> [WHAT TO DO]:
Reproduce the text of every record below line for line, leaving the pictures out of your answer.

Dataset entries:
* * *

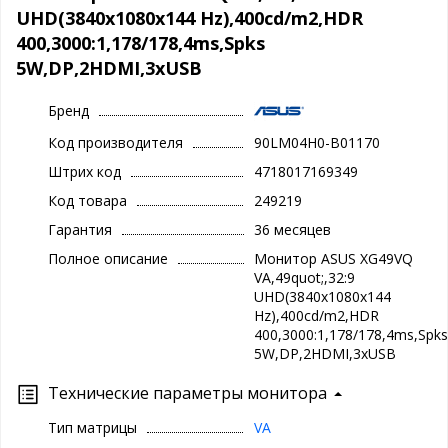
UHD(3840x1080x144 Hz),400cd/m2,HDR
400,3000:1,178/178,4ms,Spks
5W,DP,2HDMI,3xUSB
Бренд
Код производителя
90LM04H0-B01170
Штрих код
4718017169349
Код товара
249219
Гарантия
36 месяцев
Полное описание
Монитор ASUS XG49VQ
VA,49quot;,32:9
UHD(3840x1080x144
Hz),400cd/m2,HDR
400,3000:1,178/178,4ms,Spks
5W,DP,2HDMI,3xUSB
Технические параметры монитора
Тип матрицы
VA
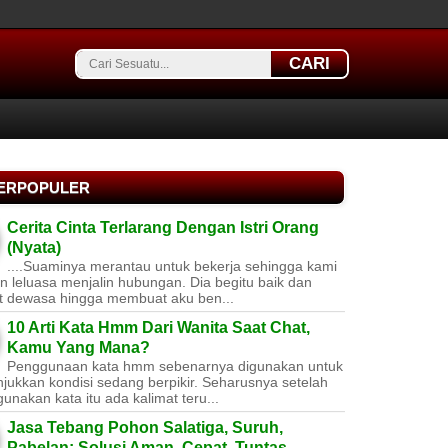
CARI
TERPOPULER
Cerita Cinta Terlarang Dengan Istri Orang
(Nyata)
....Suaminya merantau untuk bekerja sehingga kami
 leluasa menjalin hubungan. Dia begitu baik dan
t dewasa hingga membuat aku ben...
10 Arti Kata Hmm Dari Wanita Saat Chat,
Kamu Yang Mana?
Penggunaan kata hmm sebenarnya digunakan untuk
jukkan kondisi sedang berpikir. Seharusnya setelah
nakan kata itu ada kalimat teru...
Jasa Tebang Pohon Salatiga, Suruh,
Pabelan: Solusi Aman, Cepat, Tuntas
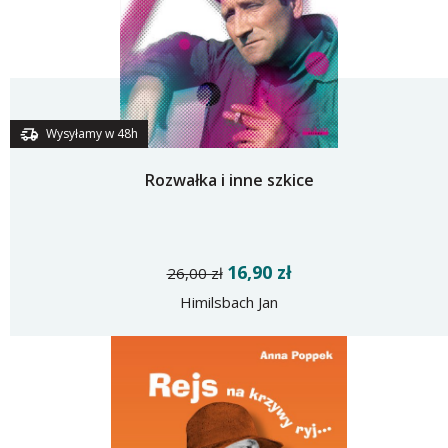
Wysyłamy w 48h
Rozwałka i inne szkice
16,90 zł
26,00 zł
Himilsbach Jan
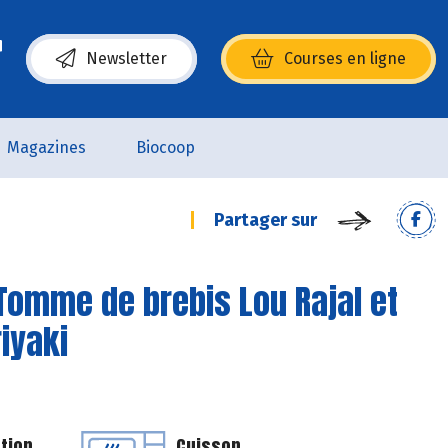
Newsletter
Courses en ligne
(s’ouvre dans une nouvelle fenêtre)
Magazines
Biocoop
Partager sur
Tomme de brebis Lou Rajal et
iyaki
tion
Cuisson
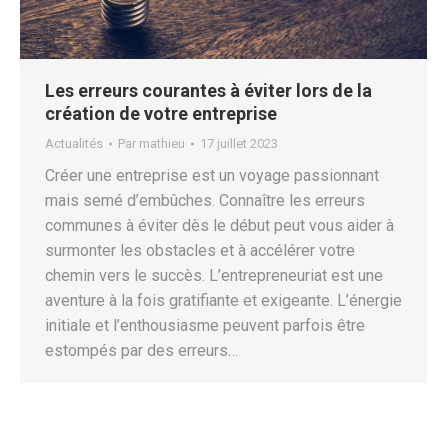
Les erreurs courantes à éviter lors de la
création de votre entreprise
Actualités
Par
mathieu
17 juillet 2023
Créer une entreprise est un voyage passionnant
mais semé d’embûches. Connaître les erreurs
communes à éviter dès le début peut vous aider à
surmonter les obstacles et à accélérer votre
chemin vers le succès. L’entrepreneuriat est une
aventure à la fois gratifiante et exigeante. L’énergie
initiale et l’enthousiasme peuvent parfois être
estompés par des erreurs…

* * *

> [THE COMPLETED TASK]:
UHD(3840x1080x144 Hz),400cd/m2,HDR
400,3000:1,178/178,4ms,Spks
5W,DP,2HDMI,3xUSB
Бренд
Код производителя
90LM04H0-B01170
Штрих код
4718017169349
Код товара
249219
Гарантия
36 месяцев
Полное описание
Монитор ASUS XG49VQ
VA,49quot;,32:9
UHD(3840x1080x144
Hz),400cd/m2,HDR
400,3000:1,178/178,4ms,Spks
5W,DP,2HDMI,3xUSB
Технические параметры монитора
Тип матрицы
VA
CARI
TERPOPULER
Cerita Cinta Terlarang Dengan Istri Orang
(Nyata)
....Suaminya merantau untuk bekerja sehingga kami
 leluasa menjalin hubungan. Dia begitu baik dan
t dewasa hingga membuat aku ben...
10 Arti Kata Hmm Dari Wanita Saat Chat,
Kamu Yang Mana?
Penggunaan kata hmm sebenarnya digunakan untuk
jukkan kondisi sedang berpikir. Seharusnya setelah
nakan kata itu ada kalimat teru...
Jasa Tebang Pohon Salatiga, Suruh,
Pabelan: Solusi Aman, Cepat, Tuntas
Wysyłamy w 48h
Rozwałka i inne szkice
16,90 zł
26,00 zł
Himilsbach Jan
Newsletter
Courses en ligne
(s’ouvre dans une nouvelle fenêtre)
Magazines
Biocoop
Partager sur
Tomme de brebis Lou Rajal et
iyaki
tion
Cuisson
Les erreurs courantes à éviter lors de la
création de votre entreprise
Actualités
Par
mathieu
17 juillet 2023
Créer une entreprise est un voyage passionnant
mais semé d’embûches. Connaître les erreurs
communes à éviter dès le début peut vous aider à
surmonter les obstacles et à accélérer votre
chemin vers le succès. L’entrepreneuriat est une
aventure à la fois gratifiante et exigeante. L’énergie
initiale et l’enthousiasme peuvent parfois être
estompés par des erreurs…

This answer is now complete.